• [Passage provided]
────────────────
My group plays all of that. because things happen, and there is a reason player's are generally expected to make their own maps (something VTT is killing) and they do forget wherethose traps they got past were.
but we also do see the entire thing as being like a book, not a movie or video game. All of that is part of the story of the characters. It does go a lot faster, don't get me wrong ("We're leaving." Seven minutes later in real time they've done five hours in-game of work getting out of what took them fifteen days in-game and six months of session time getting into).
Crafting to make money? Yeah, possible -- but most actal crafts took multiples of actual hours longer then than they do today. To buy a bolt of cloth -- we'll say simple muslin, not even high grade -- would have cost as much as a typical village merchant earned in 3 months, at the minimum. Those bolts might be enough to make 1 tunic.
There is a degree of fantasy involved -- no question, but how you apply that fantasy is one thing. "I can make a bolt of cloth with magic". Well then, make a bolt of cloth with magic. Use that spell slot on fabricate. go for it.
────────────────
• [Exercise prompt]
In the forum post about tabletop play, what reasons does the writer give for why crafting to make money is harder than it might seem? Answer in one to three sentences. Nothing in the listing is needed.
────────────────
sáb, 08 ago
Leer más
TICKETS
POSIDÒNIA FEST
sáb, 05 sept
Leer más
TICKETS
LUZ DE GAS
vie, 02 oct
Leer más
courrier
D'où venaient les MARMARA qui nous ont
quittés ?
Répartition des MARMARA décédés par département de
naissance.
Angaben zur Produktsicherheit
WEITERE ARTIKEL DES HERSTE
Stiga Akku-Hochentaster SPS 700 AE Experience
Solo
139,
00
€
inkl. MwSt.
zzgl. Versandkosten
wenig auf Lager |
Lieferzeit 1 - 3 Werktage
────────────────
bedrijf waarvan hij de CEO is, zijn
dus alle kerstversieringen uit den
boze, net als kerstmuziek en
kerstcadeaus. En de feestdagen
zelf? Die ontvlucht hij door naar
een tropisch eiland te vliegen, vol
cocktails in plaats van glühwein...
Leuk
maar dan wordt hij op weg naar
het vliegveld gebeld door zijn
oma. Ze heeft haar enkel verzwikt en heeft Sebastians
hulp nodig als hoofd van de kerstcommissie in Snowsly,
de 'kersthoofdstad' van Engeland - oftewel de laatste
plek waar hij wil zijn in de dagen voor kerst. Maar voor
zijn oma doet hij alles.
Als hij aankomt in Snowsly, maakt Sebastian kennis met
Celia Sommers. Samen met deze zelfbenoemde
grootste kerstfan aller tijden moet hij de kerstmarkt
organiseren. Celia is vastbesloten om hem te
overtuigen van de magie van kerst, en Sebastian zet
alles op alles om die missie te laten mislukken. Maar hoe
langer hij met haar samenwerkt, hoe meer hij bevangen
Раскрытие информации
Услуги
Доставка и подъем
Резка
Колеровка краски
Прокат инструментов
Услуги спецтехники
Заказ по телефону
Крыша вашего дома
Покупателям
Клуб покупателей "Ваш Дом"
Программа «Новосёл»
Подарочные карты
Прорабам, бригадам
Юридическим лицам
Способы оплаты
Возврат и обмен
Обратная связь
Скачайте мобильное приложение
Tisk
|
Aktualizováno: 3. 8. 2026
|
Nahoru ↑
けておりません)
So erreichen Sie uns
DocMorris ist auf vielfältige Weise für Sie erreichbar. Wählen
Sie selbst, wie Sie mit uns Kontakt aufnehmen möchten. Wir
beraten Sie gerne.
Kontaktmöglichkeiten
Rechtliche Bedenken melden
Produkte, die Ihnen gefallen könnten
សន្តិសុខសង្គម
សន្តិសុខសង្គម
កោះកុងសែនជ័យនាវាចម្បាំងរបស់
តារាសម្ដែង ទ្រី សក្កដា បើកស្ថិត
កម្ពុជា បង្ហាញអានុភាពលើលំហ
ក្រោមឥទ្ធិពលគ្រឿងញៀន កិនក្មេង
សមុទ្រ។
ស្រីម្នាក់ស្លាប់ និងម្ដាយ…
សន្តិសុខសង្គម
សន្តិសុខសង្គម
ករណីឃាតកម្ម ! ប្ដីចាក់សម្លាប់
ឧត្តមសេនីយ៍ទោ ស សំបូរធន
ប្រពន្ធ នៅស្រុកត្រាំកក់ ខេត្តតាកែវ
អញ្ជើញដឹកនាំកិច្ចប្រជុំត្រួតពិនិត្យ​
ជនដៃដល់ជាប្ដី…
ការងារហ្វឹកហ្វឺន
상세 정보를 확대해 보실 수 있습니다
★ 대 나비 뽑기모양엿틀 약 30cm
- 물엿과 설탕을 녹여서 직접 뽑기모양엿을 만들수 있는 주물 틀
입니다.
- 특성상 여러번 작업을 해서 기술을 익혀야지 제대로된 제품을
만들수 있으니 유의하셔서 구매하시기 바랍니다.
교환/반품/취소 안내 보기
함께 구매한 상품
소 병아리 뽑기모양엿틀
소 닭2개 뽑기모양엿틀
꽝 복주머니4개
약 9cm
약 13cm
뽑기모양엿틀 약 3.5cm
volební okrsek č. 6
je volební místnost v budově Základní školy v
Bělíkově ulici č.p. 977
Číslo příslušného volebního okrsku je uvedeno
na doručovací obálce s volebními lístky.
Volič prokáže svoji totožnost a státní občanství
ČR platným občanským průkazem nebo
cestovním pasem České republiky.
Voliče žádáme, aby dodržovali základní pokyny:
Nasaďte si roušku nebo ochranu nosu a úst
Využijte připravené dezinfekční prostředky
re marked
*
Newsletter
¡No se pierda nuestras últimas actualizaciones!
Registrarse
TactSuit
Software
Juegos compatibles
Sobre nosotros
────────────────
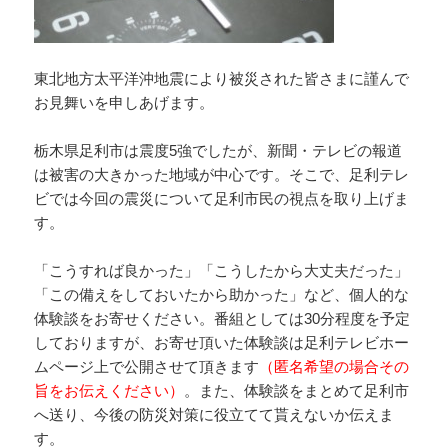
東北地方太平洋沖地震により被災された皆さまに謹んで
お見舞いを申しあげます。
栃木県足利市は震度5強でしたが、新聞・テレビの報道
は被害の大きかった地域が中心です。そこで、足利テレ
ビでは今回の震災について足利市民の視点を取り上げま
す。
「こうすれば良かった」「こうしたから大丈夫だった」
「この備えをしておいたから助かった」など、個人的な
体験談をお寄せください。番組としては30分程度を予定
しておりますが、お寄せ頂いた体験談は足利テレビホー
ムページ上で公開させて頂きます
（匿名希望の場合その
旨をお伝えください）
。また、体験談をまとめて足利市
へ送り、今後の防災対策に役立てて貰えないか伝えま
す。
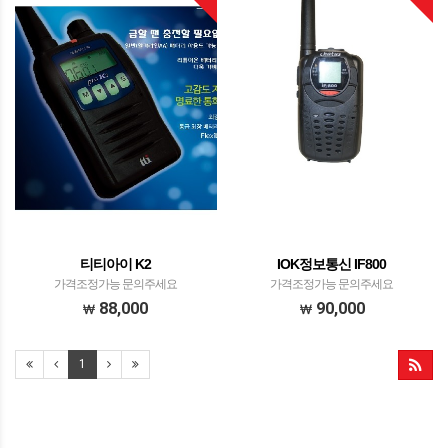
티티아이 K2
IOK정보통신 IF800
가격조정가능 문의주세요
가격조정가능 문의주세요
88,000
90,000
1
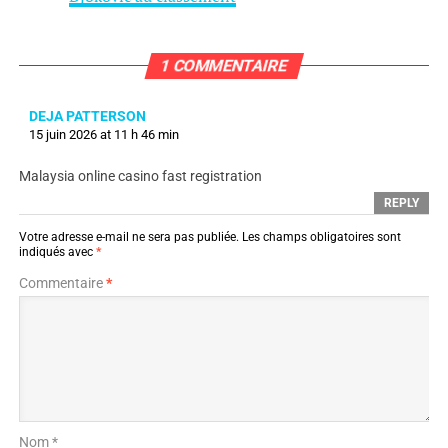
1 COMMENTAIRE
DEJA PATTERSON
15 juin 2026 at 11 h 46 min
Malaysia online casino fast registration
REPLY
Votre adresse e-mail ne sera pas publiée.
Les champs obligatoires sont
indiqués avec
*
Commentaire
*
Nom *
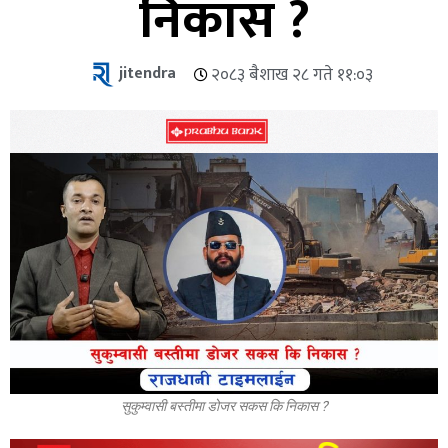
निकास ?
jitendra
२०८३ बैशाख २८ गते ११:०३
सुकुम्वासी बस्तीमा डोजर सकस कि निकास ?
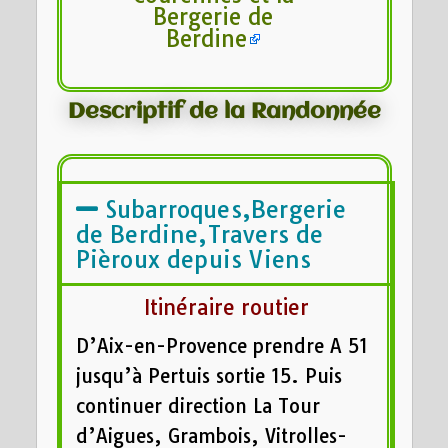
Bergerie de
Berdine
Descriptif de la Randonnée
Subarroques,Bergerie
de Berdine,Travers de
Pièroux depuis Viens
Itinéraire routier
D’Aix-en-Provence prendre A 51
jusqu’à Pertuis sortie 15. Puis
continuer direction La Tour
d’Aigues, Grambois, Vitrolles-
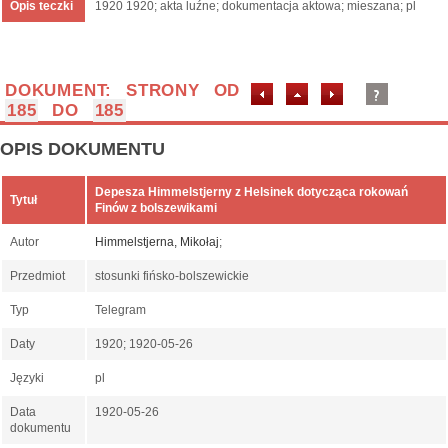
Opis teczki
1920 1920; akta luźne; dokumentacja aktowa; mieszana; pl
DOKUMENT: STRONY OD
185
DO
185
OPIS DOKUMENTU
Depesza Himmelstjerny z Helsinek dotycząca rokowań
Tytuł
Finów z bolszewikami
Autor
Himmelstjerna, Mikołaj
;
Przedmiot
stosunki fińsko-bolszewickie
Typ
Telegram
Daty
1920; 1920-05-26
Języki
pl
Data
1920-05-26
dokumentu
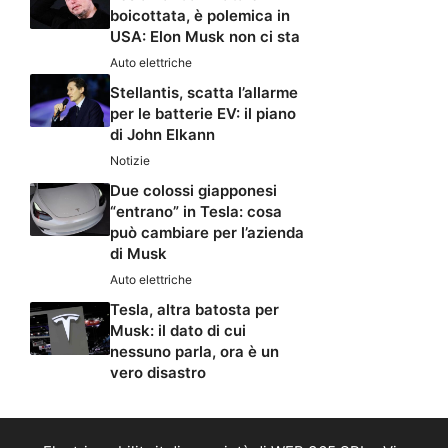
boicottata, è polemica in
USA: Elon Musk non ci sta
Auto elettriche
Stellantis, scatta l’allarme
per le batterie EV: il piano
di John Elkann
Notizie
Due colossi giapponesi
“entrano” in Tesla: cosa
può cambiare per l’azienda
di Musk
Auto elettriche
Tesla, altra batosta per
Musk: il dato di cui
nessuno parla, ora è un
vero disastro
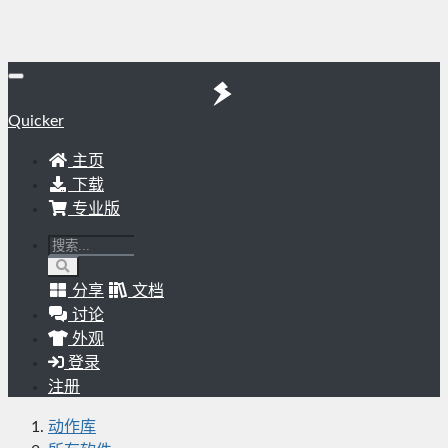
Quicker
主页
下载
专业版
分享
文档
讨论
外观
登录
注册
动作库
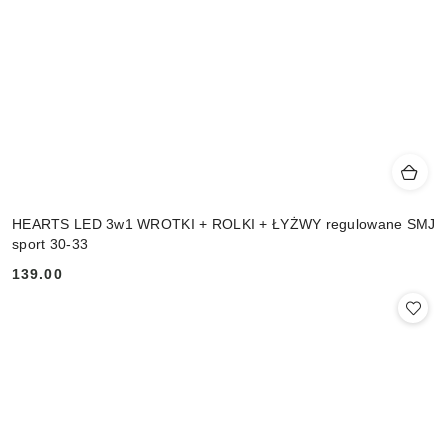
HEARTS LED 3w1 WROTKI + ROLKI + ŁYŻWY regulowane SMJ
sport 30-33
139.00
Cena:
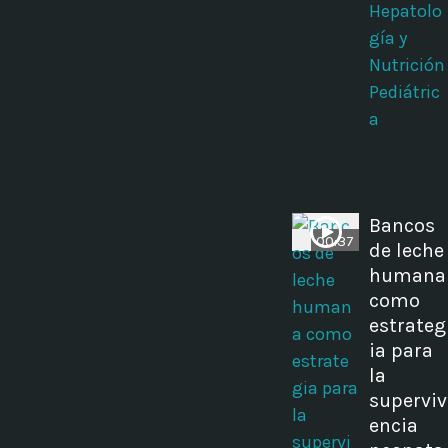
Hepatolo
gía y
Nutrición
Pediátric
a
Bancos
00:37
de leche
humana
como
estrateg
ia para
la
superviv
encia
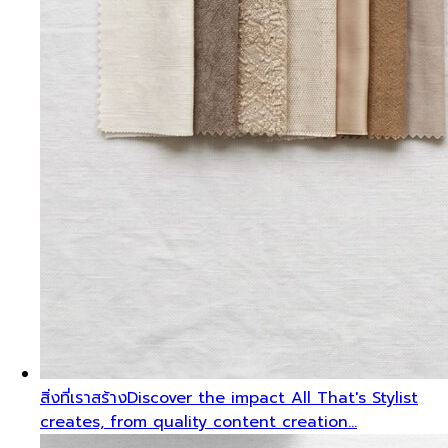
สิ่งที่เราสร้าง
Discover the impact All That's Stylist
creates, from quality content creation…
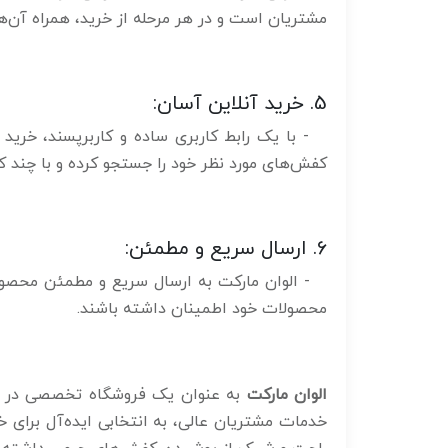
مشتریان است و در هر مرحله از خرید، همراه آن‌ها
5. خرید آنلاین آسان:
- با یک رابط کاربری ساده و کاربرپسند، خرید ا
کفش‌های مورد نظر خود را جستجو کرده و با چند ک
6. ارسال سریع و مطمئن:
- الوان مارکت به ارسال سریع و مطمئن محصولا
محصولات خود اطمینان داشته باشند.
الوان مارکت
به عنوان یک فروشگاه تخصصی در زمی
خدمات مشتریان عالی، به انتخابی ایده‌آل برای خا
────────────────
• [Answer to the problem]
Most real crafts took many times longer than they do today. A bolt of even simple muslin would have cost at least as much as a typical village merchant earned in three months, and it might be enough for only one tunic.